In scenarios where real HDR ground truth is unavailable, S2R-Adapter utilizes model uncertainty \(\mathcal{U}(x)\) to automatically allocate weights:

\[ \alpha_s = 1 - \mathcal{U}(x); \quad \alpha_t = 1 + \mathcal{U}(x) \]

\(\mathcal{U}(x)\) measures the output variance of \(N\) augmentations (exposure, white balance, noise, flips). Higher uncertainty indicates the sample deviates from synthetic priors, requiring more reliance on the Transfer Branch. This is implemented within a mean-teacher framework for continuous calibration during inference.

4. Inference Re-parameterization: Zero-overhead Deployment

Since adaptation branches are linear operators, \(\alpha_s f_s + \alpha_t f_t\) can be folded back into the backbone weights \(W_0\) after training.

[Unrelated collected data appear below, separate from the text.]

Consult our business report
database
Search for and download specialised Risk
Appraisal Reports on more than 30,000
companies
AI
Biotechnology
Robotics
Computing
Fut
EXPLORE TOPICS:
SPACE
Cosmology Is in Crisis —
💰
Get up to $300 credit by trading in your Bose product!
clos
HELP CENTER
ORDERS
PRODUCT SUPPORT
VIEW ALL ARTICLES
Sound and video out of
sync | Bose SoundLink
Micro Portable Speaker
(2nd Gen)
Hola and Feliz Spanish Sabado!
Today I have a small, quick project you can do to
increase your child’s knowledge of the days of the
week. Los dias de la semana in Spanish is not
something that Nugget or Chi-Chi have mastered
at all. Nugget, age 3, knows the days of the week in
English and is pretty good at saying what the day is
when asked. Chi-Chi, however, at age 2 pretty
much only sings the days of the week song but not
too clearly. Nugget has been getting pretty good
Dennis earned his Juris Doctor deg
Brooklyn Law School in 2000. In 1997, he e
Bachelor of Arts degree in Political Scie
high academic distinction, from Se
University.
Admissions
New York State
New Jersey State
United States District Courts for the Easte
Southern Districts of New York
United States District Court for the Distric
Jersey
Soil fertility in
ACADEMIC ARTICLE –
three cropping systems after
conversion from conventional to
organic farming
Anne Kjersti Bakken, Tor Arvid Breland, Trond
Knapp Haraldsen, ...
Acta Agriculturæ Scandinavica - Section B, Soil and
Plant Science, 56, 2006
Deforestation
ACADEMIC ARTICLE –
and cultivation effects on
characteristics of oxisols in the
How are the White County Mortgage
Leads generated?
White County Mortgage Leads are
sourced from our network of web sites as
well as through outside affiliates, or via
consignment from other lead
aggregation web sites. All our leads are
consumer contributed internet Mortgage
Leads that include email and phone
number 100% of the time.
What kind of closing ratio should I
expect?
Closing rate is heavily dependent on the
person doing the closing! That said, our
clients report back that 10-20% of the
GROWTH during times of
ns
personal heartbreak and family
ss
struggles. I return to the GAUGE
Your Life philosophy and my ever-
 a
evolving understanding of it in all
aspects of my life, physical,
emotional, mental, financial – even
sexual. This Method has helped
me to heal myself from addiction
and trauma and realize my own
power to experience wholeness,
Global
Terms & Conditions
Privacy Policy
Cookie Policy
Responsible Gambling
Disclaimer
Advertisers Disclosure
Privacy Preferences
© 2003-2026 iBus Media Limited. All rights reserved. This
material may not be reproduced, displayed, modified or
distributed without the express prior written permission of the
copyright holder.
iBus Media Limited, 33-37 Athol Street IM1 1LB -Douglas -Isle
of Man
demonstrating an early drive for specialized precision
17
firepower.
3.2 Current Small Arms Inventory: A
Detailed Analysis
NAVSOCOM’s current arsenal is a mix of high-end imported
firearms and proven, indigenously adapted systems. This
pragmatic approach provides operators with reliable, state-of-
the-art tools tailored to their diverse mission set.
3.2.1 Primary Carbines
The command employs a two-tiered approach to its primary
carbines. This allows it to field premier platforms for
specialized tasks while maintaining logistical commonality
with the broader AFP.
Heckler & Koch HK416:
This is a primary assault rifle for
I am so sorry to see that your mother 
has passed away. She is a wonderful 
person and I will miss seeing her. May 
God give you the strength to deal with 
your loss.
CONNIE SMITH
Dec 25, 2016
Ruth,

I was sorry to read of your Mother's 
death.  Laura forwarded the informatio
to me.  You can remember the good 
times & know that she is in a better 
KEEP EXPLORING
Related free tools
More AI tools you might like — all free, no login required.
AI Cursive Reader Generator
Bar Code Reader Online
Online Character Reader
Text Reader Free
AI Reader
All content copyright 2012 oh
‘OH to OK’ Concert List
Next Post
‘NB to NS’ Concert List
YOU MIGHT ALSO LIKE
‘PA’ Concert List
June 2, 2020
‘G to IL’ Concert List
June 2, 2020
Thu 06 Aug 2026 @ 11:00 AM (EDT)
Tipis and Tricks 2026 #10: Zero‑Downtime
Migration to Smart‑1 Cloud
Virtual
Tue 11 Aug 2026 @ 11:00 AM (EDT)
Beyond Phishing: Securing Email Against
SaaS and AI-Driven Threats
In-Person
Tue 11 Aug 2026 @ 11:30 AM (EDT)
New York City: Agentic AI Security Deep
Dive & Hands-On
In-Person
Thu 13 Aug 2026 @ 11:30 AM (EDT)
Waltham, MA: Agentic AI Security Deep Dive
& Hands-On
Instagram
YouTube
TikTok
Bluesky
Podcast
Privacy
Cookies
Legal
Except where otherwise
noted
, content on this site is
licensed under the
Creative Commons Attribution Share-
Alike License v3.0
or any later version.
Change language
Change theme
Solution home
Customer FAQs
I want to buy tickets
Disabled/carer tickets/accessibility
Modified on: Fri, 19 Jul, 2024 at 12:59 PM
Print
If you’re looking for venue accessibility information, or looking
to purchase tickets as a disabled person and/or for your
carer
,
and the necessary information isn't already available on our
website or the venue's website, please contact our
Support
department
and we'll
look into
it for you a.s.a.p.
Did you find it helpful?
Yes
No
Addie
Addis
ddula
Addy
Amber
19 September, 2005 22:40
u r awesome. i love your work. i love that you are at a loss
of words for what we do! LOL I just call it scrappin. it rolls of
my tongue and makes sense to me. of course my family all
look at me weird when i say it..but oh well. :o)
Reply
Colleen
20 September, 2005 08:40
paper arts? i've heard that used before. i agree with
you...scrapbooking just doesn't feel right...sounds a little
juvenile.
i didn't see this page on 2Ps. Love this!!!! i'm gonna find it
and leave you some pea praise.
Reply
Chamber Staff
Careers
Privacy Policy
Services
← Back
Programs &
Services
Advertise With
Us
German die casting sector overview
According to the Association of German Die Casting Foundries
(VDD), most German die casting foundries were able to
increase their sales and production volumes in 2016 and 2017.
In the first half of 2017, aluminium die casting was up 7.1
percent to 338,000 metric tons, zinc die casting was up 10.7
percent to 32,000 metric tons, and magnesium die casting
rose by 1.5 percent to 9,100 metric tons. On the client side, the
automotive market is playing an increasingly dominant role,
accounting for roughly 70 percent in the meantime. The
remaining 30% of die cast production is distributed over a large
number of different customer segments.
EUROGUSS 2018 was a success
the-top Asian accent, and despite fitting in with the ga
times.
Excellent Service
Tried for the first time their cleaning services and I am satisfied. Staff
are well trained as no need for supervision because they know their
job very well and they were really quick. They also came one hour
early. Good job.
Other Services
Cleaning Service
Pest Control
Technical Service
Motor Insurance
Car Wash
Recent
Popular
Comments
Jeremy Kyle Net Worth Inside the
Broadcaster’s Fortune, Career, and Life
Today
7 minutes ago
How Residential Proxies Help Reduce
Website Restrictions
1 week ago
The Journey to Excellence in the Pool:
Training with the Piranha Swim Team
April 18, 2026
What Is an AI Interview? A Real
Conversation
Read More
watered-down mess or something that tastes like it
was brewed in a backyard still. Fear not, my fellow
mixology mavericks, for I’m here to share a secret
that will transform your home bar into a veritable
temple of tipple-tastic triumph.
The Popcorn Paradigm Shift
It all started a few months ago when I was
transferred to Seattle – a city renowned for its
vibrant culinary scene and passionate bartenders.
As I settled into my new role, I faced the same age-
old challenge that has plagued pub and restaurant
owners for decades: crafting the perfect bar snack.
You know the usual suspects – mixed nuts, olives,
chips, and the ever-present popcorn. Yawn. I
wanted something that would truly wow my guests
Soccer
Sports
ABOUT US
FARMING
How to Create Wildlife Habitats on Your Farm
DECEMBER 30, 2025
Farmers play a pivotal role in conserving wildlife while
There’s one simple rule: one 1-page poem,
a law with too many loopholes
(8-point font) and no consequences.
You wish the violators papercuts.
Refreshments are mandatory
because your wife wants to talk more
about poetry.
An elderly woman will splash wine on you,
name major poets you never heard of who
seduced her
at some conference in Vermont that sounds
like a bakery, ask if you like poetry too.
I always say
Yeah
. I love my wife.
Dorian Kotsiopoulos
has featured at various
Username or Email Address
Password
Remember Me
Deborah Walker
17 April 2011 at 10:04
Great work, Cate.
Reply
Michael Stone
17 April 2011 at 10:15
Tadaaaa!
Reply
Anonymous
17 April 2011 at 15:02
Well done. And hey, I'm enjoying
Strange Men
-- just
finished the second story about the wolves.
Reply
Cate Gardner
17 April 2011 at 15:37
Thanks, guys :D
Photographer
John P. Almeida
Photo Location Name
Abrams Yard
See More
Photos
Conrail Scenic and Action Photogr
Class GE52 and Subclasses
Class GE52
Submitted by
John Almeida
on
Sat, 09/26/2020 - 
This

This ensures the inference phase remains a single forward pass without additional computation or memory overhead, making S2R-Adapter compatible with both CNN and Transformer architectures at zero cost.

Key Experimental Results

Main Results: HDR Fusion Performance on Real Datasets

Method SCT PSNR-μ SCT SSIM-μ Challenge123 PSNR-μ Challenge123 SSIM-μ
DHDRNet 40.05 0.9794 37.83 0.9707
AHDRNet 42.08 0.9837 40.44 0.9877
HDR-Transformer 42.39 0.9844 40.70 0.9881
SCTNet 42.55 0.9850 40.65
EHDRNet (S2R-HDR) 42.93 0.9858 42.15 0.9895
EHDRNet + S2R-Adapter 43.47 0.9871 41.89 0.9891

Ablation Study: Domain Adaptation Component Analysis

Configuration SCT PSNR-μ Challenge123 PSNR-μ
S2R-HDR Training Only 41.32 39.85
+ Share Branch 42.15 40.71
+ Transfer Branch 42.78 41.43
+ Share + Transfer (S2R-Adapter) 43.47 42.15
Direct Real Data Fine-tuning 42.55 40.65

Dataset Quality Comparison

Metric Kalantari SCT Challenge123 S2R-HDR
FHLP ↑ 15.07 12.43 26.91 28.02
EHL ↑ 3.07 2.43 5.19 5.47
SI ↑ 18.4 18.25 20.47 38.02
DR ↑ 2.71 2.55 2.36 3.86
Sample Size 89 144 123 24,000

Key Findings

  1. Models trained on S2R-HDR significantly outperform those trained on small real datasets, despite the domain gap.
  2. S2R-Adapter effectively bridges the domain gap, bringing significant improvements in both labeled and unlabeled scenarios.
  3. Dual-branch design outperforms single-branch: Share and Transfer branches each contribute approximately 1 dB PSNR gain.
  4. Direct fine-tuning is inferior to S2R-Adapter: Direct fine-tuning on real data leads to overfitting and knowledge forgetting.
  5. Effective in TTA mode: Test-time adaptation improves performance by about 0.5 dB even without ground truth labels.

Highlights & Insights

  • First large-scale synthetic HDR fusion dataset with 24,000 samples covering diverse scenes and extreme lighting.
  • Customized UE5 rendering pipeline maintains linear HDR space and simulates handheld motion blur.
  • S2R-Adapter is plug-and-play and compatible with both CNN and Transformer architectures.
  • Supports labeled domain adaptation and unlabeled test-time adaptation.
  • Zero extra overhead at inference via re-parameterization.

Limitations & Future Work

  • Synthetic data still exhibits a texture distribution gap compared to real data (visible in t-SNE visualizations).
  • Although diverse, rendered scenes are still finite and may not cover all real-world edge cases.
  • UE5 rendering requires significant computational resources and artistic design effort.
  • Domain adaptation efficacy depends on the representativeness of the calibration dataset.
  • HDR Datasets: Kalantari et al. (2017), SCT (Tel et al., 2023), Challenge123 (Kong et al., 2024).
  • HDR Fusion Methods: AHDRNet (Yan et al., 2019), HDR-Transformer (Liu et al., 2022), DiffHDR.
  • Sim-to-Real Domain Adaptation: LoRA (Hu et al., 2021), TTA (Wang et al., 2022).
  • Synthetic Data: Li et al. (2023) for depth estimation, Yang et al. (2023) for semantic segmentation.

Rating

  • Novelty: ⭐⭐⭐⭐ — First large-scale synthetic dataset for HDR, filling a significant gap.
  • Technical Depth: ⭐⭐⭐⭐ — Comprehensive design covering rendering, dual-branch adapters, and TTA.
  • Experimental Thoroughness: ⭐⭐⭐⭐ — Multi-benchmark comparisons and thorough ablation.
  • Value: ⭐⭐⭐⭐⭐ — Both the dataset and methodology are directly applicable to HDR research and production.